## Assigned task:
Going down the data below, set down exactly the line with "tid kan du även" and each line after it through the line with "Tre sätt att"; no other lines.

## Data provided:
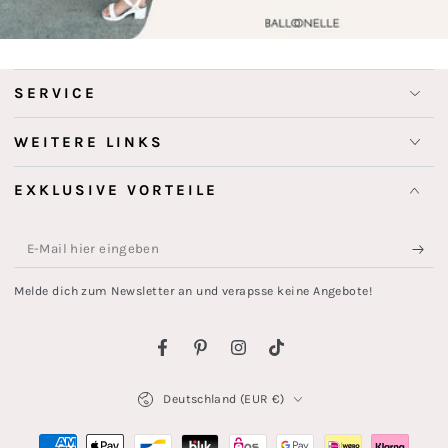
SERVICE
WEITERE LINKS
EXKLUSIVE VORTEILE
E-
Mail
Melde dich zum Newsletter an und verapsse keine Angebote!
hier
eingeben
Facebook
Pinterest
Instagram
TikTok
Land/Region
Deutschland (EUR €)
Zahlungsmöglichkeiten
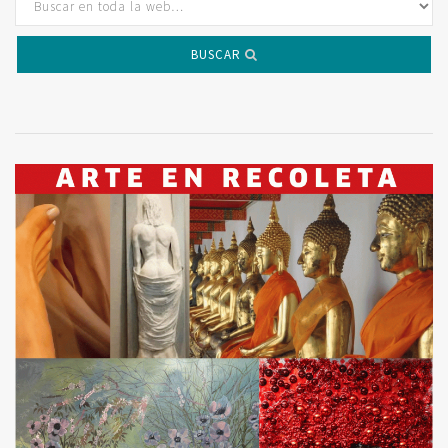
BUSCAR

...

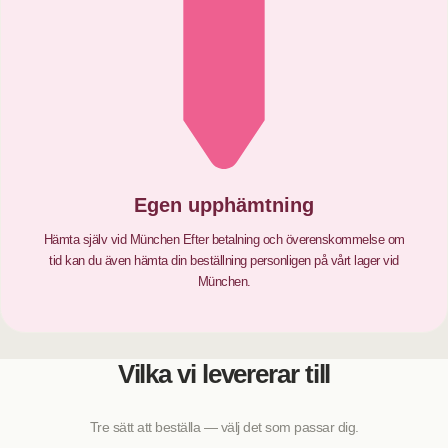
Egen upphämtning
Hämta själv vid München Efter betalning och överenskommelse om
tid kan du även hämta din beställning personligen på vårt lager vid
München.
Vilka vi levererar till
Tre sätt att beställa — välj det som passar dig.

## Written response:
tid kan du även hämta din beställning personligen på vårt lager vid
München.
Vilka vi levererar till
Tre sätt att beställa — välj det som passar dig.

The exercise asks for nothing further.